Nella parte verso via Allegretti (già delle Stallacce) del loggiato, infatti, si slanciava il Palazzo delle Regie Poste (che poi sarà trasferito in piazza Saffi). Costruito tra il 1906 e il 1910 su progetto di Olindo Umiltà, sarà inaugurato nomen omen in tutta umiltà: senza cerimonie ufficiali. Dal 1909 divenne, appunto, sede degli uffici postali che prima (come dopo) erano in piazza Saffi, in un palazzo ora scomparso tra la Camera di Commercio e San Mercuriale. Così, un continuo ed elegante porticato si susseguiva lungo via Allegretti e piazza XX Settembre, omogeneo, interessante nella sua signorilità neoclassica. Nulla d'innovativo o particolarmente originale (anzi, sembrava nato già vecchio), ma il complesso Palazzo e Pavaglione rappresentavano uno scorcio che la Forlì del dopoguerra non ha saputo rendere altrettanto bene. Considerato maestoso e grazioso fino a tutti gli anni Venti, l'edificio fu ben presto ritenuto insufficiente, cosa che portò all'inagurazione, nel 1932, dell'attuale Palazzo delle Poste di Bazzani. Quindi, il palazzo abbandonato fu sede della Casa della Madre e del Bambino di Forlì, inaugurata da donna Rachele, per ospitare l'Onmi: Opera Nazionale Maternità e Infanzia.

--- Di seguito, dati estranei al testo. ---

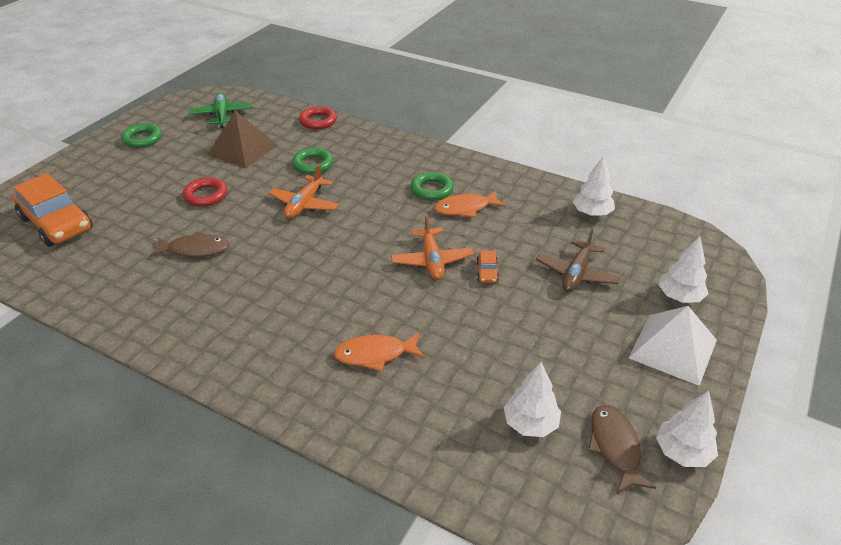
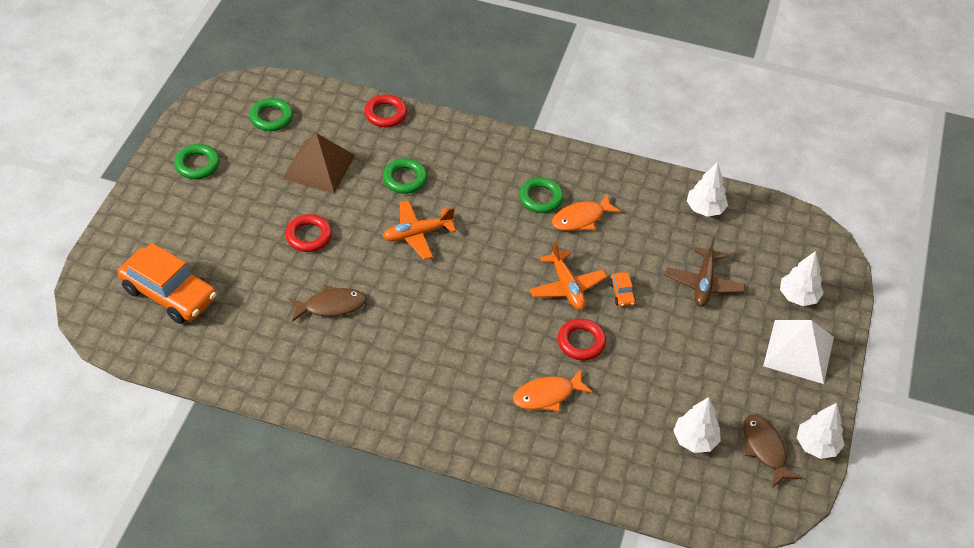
camera: 15 degrees left, 10 degrees up
(222, 115) = (271, 117): green plane -> green ring
(304, 204) = (417, 234): orange plane -> orange plane turned 60 degrees clockwise
(430, 310) = (581, 342): none -> red ring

Di questa pregevole struttura, una cornice bianca, come si vede dalle cartoline dell'epoca, ora non rimane nulla. Occorre ricordare che il completamento della rimozione avvenne negli anni Sessanta. Nonostante che un recupero sarebbe stato - a quanto pare - possibile, si preferì un palazzo contemporaneo con un più freddo e arioso chiostro squadrato di cemento armato. Destinato alla Banca Nazionale dell'Agricoltura, ancora oggi ospita un istituto di credito e uffici. Le voci del Pavaglione, invece, non saranno mai più restituite ai forlivesi. E pensare che sotto quegli archi si svolgeva uno dei più rilevanti mercati della regione di bachi e bozzoli destinati alla produzione della seta.